Talvez, entre as dimensões mais fundamentais da reflexão esteja a ultrapassagem da consagrada teoria da indústria cultural de inspiração frankfurtiana, por meio da radicalização dos seus efeitos. A denominada superindústria do imaginário entranhou-se na própria constituição das subjetividades, deixando na sombra qualquer esperança de conciliação que ainda permanecia como possibilidade de refúgio na mente de um autor pessimista como Theodor Adorno. Por esse motivo, a interpretação se encaminha em registro duplamente crítico: do caráter parcial da realização da modernidade; das consequências derivadas desse projeto incompleto, que redundou no enredamento dos sujeitos no tecido do capitalismo. Não por casualidade, o autor se utiliza da imagem do corpo de Descartes para construir a metáfora do moderno, que se imagina teria sido enterrado sem a cabeça e cuja recuperação posterior é tida como inautêntica: “a modernidade é uma filosofia seccionada e degolada, uma razão sem corpo” (p.292). Por isso, não é de se estranhar que a cesura mente e corpo tenha apequenado a abrangência do cogito e deixado os sujeitos sem abrigo. Ronda essas passagens, as teses elaboradas pela teoria crítica sobre a independência dos meios em relação aos fins, isto é, do domínio da razão instrumental, resultando na promessa falhada do moderno.
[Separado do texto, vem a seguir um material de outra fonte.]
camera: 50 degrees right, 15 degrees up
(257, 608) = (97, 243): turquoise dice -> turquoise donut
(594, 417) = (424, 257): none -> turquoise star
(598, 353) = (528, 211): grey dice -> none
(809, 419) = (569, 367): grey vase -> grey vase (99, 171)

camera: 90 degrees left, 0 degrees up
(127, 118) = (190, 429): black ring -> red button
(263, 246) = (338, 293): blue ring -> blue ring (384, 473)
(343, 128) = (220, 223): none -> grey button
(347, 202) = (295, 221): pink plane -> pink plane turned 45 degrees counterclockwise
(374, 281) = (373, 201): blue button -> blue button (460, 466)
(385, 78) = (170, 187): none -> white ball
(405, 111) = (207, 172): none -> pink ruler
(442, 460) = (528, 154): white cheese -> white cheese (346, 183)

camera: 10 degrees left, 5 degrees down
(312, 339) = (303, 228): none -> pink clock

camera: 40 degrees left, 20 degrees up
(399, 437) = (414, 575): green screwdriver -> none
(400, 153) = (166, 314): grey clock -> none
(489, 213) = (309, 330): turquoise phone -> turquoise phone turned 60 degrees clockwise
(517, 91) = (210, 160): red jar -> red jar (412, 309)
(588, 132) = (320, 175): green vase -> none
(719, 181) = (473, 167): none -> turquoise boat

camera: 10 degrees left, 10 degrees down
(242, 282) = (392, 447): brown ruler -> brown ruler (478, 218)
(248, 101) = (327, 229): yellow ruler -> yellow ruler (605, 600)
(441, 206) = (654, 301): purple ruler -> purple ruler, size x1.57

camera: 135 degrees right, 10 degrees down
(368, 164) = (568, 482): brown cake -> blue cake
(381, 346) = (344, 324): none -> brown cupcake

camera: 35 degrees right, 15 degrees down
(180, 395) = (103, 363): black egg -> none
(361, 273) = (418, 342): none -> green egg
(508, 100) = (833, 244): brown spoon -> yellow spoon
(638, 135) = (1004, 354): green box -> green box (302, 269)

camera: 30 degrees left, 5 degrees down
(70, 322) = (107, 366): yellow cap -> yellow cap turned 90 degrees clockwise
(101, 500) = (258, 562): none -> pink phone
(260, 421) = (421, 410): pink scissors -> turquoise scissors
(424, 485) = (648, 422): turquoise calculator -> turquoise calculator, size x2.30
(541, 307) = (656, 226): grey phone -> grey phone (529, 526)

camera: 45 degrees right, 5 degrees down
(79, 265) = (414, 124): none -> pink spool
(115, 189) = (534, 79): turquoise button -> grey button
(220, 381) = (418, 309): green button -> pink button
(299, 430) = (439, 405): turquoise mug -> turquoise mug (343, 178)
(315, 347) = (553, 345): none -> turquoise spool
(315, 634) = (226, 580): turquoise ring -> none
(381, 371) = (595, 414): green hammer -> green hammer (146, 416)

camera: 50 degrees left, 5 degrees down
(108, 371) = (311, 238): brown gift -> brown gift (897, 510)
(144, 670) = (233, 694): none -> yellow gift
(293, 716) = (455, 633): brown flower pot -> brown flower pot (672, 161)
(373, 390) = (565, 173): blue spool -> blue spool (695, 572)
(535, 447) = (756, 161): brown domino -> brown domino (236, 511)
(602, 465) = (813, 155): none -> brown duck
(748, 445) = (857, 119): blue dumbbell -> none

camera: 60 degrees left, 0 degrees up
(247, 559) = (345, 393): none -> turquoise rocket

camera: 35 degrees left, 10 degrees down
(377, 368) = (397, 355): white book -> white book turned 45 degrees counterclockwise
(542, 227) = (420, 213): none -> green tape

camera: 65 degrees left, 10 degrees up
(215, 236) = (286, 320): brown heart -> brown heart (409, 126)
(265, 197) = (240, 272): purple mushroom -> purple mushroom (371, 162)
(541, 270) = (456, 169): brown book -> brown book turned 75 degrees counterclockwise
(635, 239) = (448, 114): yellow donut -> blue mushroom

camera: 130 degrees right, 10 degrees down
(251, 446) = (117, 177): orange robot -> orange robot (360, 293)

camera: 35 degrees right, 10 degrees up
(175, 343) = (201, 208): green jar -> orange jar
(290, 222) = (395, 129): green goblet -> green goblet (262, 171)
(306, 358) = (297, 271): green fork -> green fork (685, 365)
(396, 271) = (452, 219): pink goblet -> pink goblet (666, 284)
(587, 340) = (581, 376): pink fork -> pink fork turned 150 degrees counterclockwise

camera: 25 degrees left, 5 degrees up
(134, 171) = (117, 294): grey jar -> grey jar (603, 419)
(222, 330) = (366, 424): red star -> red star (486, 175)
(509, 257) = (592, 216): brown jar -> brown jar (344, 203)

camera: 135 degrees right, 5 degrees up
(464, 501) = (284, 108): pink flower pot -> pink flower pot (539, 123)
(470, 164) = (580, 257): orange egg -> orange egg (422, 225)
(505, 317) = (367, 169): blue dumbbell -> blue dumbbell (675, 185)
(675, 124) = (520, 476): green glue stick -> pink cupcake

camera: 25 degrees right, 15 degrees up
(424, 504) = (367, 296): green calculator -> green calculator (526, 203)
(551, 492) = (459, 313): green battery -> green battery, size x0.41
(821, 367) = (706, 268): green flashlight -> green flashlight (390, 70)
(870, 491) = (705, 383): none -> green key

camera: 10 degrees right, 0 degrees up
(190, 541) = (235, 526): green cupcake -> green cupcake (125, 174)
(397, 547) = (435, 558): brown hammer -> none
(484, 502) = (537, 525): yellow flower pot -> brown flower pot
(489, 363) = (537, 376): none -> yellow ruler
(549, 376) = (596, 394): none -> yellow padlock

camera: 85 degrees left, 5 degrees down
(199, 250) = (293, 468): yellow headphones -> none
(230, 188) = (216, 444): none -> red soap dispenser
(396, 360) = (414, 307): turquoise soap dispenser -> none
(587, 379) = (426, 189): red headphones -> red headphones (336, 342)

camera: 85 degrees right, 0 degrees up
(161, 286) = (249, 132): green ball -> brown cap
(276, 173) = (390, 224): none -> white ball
Entrevê-se, portanto, a amplitude e profundidade da reflexão desse livro, que deverá ser referência insofismável à compreensão do nosso mundo. Certamente, a obra reproduz um mal-estar, seja em relação à sociedade contemporânea; seja em relação à tese de ultrapassagem do mundo da palavra pela fruição fortuita de imagens em profusão. Dessa forma, a reflexão pode ser interpretada no registro da autoanálise e de meditação sobre uma herança cultural e política formativa e introjetada, no momento em que ela “se desmancha no ar”. A palavra como símbolo do humano é também meio de comunicação, de entendimento e de convivência com o diverso. Nessa perspectiva, o livro não deixa de ser um libelo em favor da reconstrução de uma política democrática e civilizada.

(*) Maria Arminda do Nascimento Arruda é professora da Faculdade de Filosofia, Letras e Ciências Humanas (FFLCH) da USP.